At the time, the California Air Resources Board (CARB) had set its sight on cleaning up emissions from heavy-duty trucks. Now, the clean transportation future we need is quickly becoming reality.
Building on this vision, CARB has since adopted a statewide target for all trucks sold in the state to be 100 percent zero-emission by 2045, and all transit buses by 2029. This commitment to electrifying commercial vehicles is not only cutting pollution, it’s creating jobs and modernizing manufacturing in places like Burlingame.
The recently enacted Infrastructure Investment and Jobs Act provides the United States an opportunity to go further and take what’s working here in San Mateo County to make the U.S. a global leader in transportation electrification.
This work has never been more important. Commercial vehicles like trucks and buses are the workhorses of our economy, but disproportionately contribute to the pollution that’s threatening the air we breathe and the planet. According to the Environmental Protection Agency, medium and heavy-duty trucks make up just 10 percent of vehicles on the road but account for 20 percent of all transportation emissions in the U.S. In California, diesel trucks account for 70 percent of the state’s smog-causing pollution despite making up only seven percent of vehicles on the road, according to CARB.
With the support of the California Energy Commission, Bay Area companies like Proterra have helped to establish California as a center for innovation in clean energy. The California Energy Commission’s Clean Transportation Program enabled our company to install advanced manufacturing equipment for EV battery pack production. These early investments in California have created a burgeoning industry in commercial vehicle electrification, built by workers here in our communities. California’s historic funding package for zero-emission vehicles will continue to support in-state manufacturing and innovation in the EV sector. Here in Burlingame, we’ve recently upgraded our battery production facility and expanded hiring to build our next-generation battery systems that will power everything from electric school buses and coaches to delivery trucks and construction equipment.

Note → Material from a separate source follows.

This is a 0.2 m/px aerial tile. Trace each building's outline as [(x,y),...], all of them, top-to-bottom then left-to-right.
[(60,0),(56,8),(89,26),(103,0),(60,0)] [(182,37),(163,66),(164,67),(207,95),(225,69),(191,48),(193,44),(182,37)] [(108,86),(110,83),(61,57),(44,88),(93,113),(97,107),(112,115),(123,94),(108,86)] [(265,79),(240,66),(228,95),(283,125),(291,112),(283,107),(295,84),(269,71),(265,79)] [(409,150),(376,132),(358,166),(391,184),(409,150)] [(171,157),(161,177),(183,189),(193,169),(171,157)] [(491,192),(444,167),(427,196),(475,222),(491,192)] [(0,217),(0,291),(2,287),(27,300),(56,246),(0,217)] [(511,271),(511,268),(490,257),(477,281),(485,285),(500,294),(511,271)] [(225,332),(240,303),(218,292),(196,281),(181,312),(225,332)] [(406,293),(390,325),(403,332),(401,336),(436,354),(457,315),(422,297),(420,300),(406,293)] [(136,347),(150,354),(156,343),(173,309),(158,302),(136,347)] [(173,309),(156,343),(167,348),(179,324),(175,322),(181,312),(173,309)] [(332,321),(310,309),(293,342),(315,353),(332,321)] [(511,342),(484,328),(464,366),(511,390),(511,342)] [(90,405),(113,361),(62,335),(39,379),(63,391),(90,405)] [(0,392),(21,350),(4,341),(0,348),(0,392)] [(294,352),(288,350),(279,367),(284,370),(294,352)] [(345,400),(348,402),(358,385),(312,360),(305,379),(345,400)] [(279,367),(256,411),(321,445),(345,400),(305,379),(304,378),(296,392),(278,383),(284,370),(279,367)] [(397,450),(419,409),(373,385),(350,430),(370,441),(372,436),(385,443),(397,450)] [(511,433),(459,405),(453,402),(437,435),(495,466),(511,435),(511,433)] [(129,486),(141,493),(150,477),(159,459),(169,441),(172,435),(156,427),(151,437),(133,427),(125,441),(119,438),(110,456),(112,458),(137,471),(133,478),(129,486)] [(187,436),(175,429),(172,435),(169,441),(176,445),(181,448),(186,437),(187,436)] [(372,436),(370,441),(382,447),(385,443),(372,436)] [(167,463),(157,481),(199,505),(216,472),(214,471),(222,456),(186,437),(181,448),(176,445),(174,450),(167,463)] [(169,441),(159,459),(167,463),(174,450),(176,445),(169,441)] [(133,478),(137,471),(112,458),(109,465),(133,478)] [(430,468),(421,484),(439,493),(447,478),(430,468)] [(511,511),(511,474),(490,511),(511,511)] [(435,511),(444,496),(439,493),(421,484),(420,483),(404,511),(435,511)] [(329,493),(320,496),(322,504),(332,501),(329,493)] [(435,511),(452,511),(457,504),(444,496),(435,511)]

Yet despite meaningful progress, the United States lags China and Europe in developing domestic capacity for battery production. The Infrastructure Investment and Jobs Act is an important step in strengthening American advanced manufacturing, but further action is needed.
For example, the Act expands the reach of the Department of Energy’s Advanced Technology Vehicles Manufacturing loan program to enable loans to manufacturers and component suppliers in the U.S. to build next generation zero emission vehicles and batteries for commercial applications. Now, Congress needs to fund that loan capability for U.S. manufacturers to encourage investment in the technologies we need to decarbonize this critical vehicle segment.
We’ve witnessed the impact of smart policy decisions and strategic investment of taxpayer dollars to encourage innovation in the Bay Area. When Proterra opened our battery production line in Burlingame, we had a handful of customers with 100 electric transit buses on the road and our first partnerships in commercial vehicle electrification. In just a few years, we’ve created hundreds of jobs designing, testing, and building EV battery systems. Today, electric vehicles powered by Proterra have displaced more than 100 million pounds of carbon emissions.
There is a long road ahead of us and no turning back. The world is looking for clean technology solutions that move us towards zero emissions. As the transformation towards electrification accelerates, it is strategically crucial that the technology we need to help power this shift is developed and built here in America.